We identify where or who in our lives needs that hospitality. And then we bring the necessary materials – sincere love, selflessness, passion, patience, prayer, hope – and we begin the work of Christ in building hospitality. And just like the actual buildings we looked at, it will be different every time. Some, like the Space Needle, will be built to endure the roughest quakes and gusts that life can throw. Some, like the Lotus Temple, will be elegant and organic in nature. And some, perhaps many, will be like the Tower of Pisa – imperfect in some way but still breath-taking and awe-inspiring. The point is, regardless of what the final product looks like or where it is designed and built, hospitality becomes a display of God’s love and something to inspire and encourage those who witness it. Architecture, as many well know, can be laborious and expensive. It can be time-consuming and frustrating. So can the work of hospitality. It can cost us what we have in our wallets or even a perceived sense of safety we’ve never been willing to give up. It can rearrange our schedules and cause delays in other endeavors. It can mean working with and serving individuals we never expected to serve.

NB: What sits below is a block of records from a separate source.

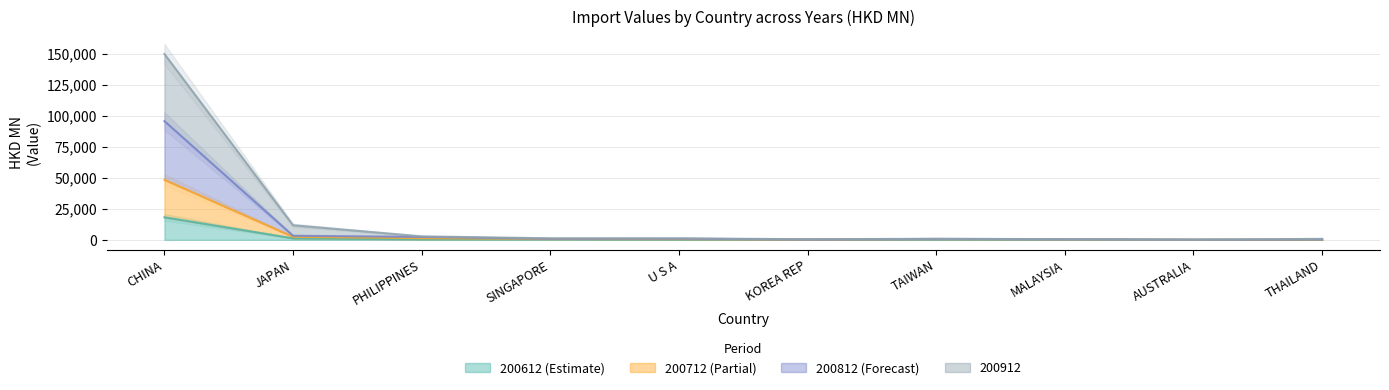

How many lines are shown in the chart?

4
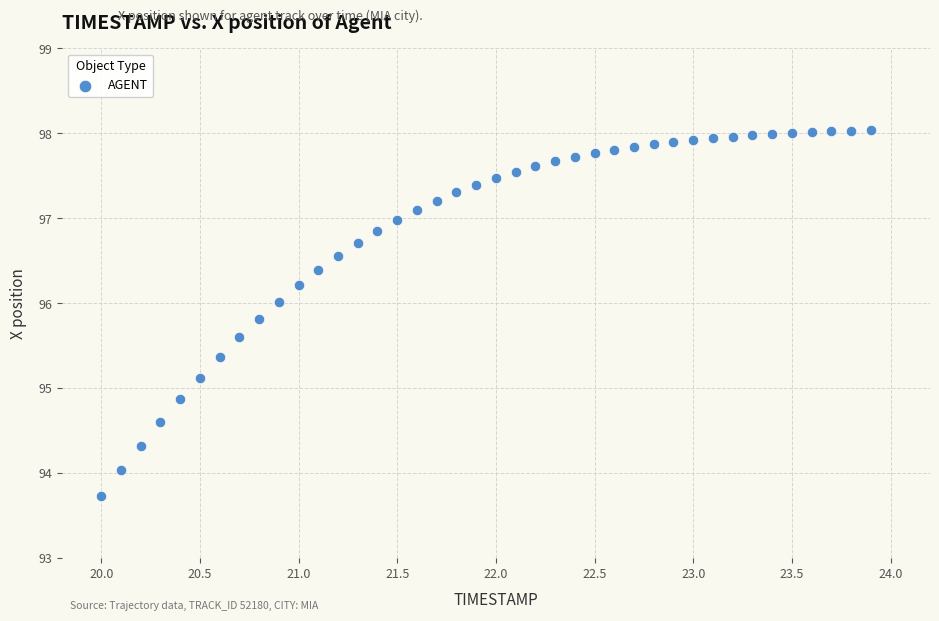

What is the range of Y values (max minus min)?

4.3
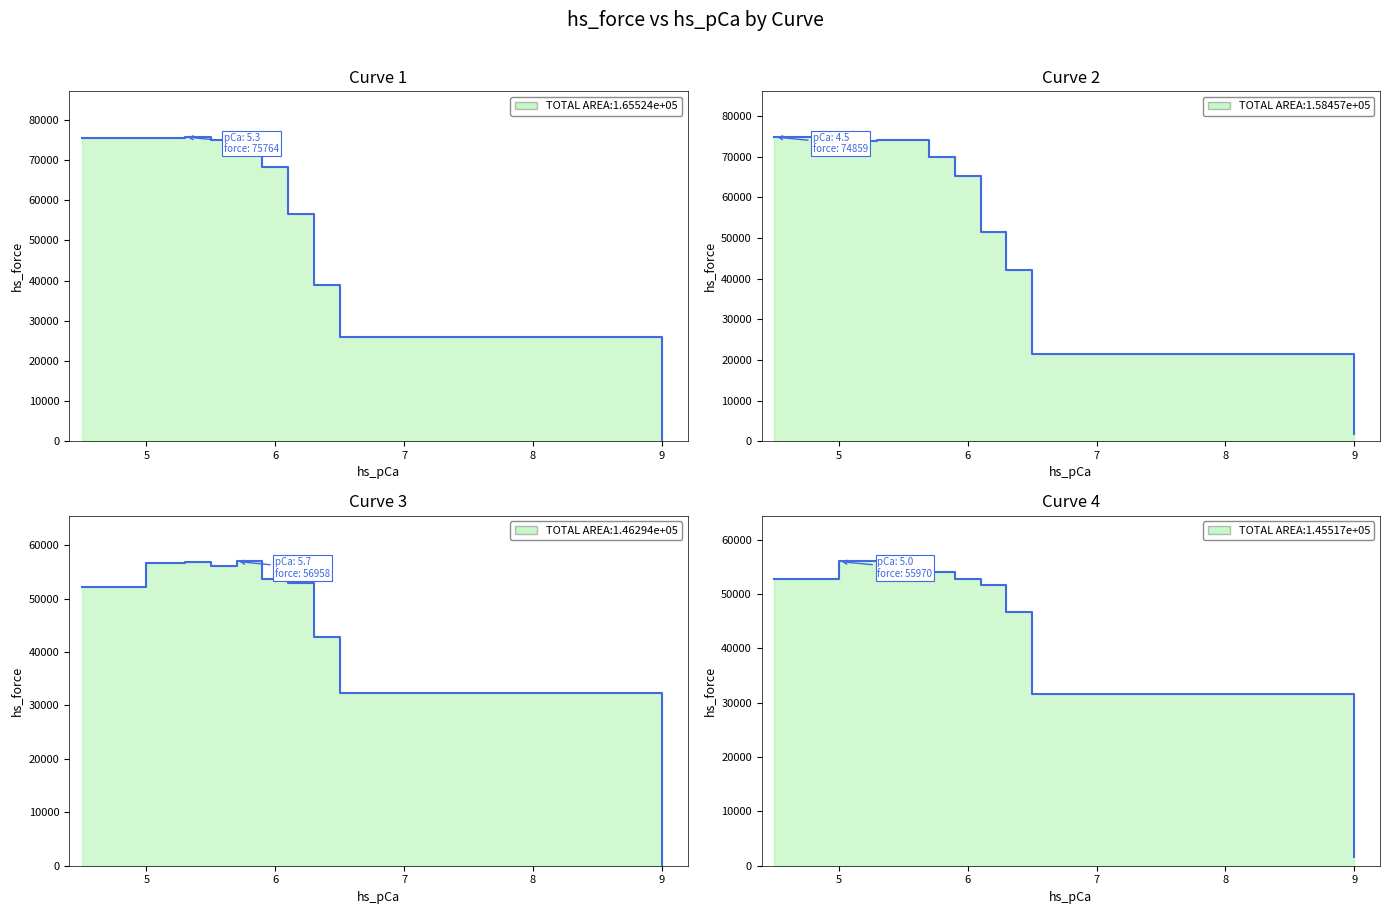

True or false: Curve 2 line and Curve 4 line intersect in this chart.

True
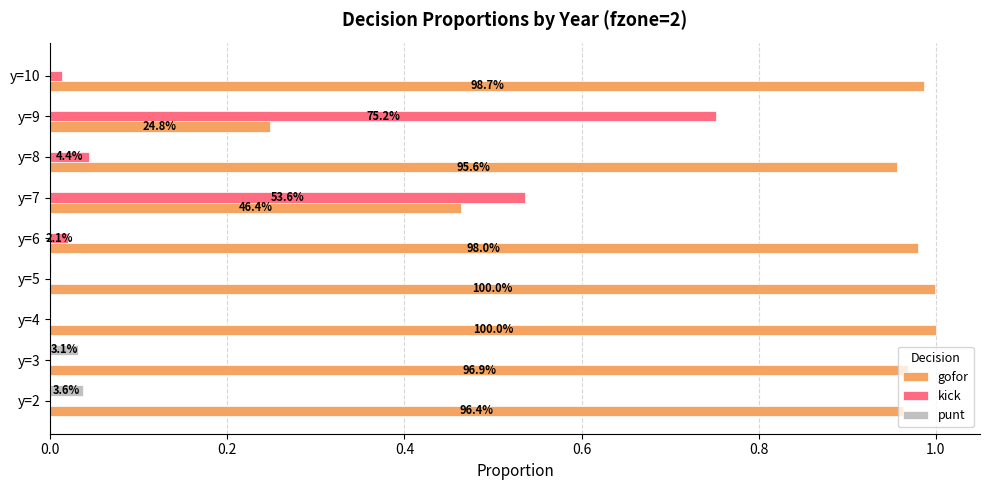

List the series in order of their peak value, lowest first.

punt, kick, gofor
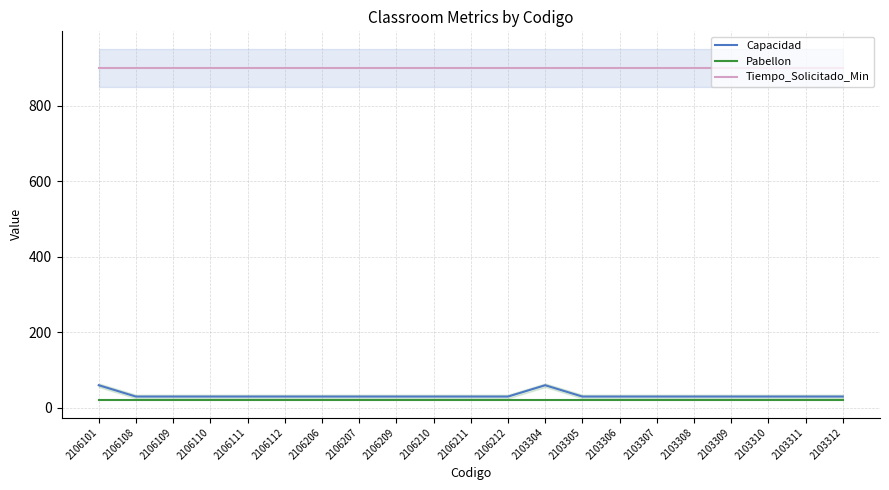

What are all the series names shown in the legend?

Capacidad, Pabellon, Tiempo_Solicitado_Min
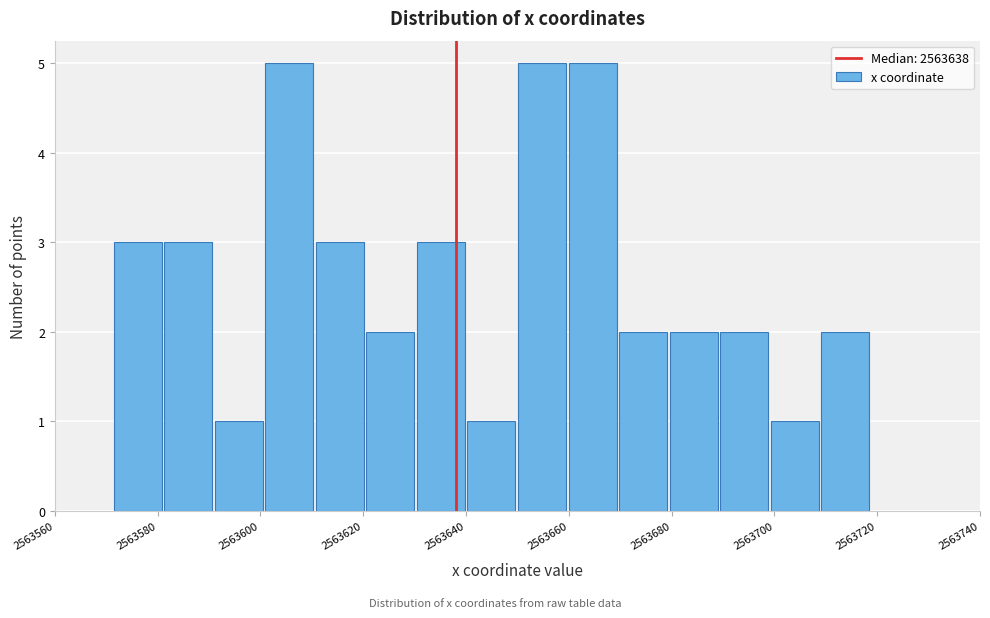

How tall is the bar that spans 2563640 to 2563650 on the x-axis? Neither the bar edges nor the heights are printed on the chart, so give them approximately, as read against the axes.

1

Neighbors born down the street from us. Neighbors born in countries far from our own. Even neighbors not yet born but who bear the image of God nonetheless. Sometimes it can be so frustrating that we wonder if it even matters. It can be work that produces sweat, tears, and most often, fervent prayer. Sometimes moving bricks of prejudice and ignorance is more difficult than moving actual stone. While a bulldozer can clear the way for a foundation in days, fostering the foundation for true hospitality and true presence can sometimes take months or even years. But we can never forget that the architecture of hospitality is God’s design. Paul shows us the blueprint. He lists off the materials and qualities we need. It is up to us to decide when we will begin the work of building hospitality.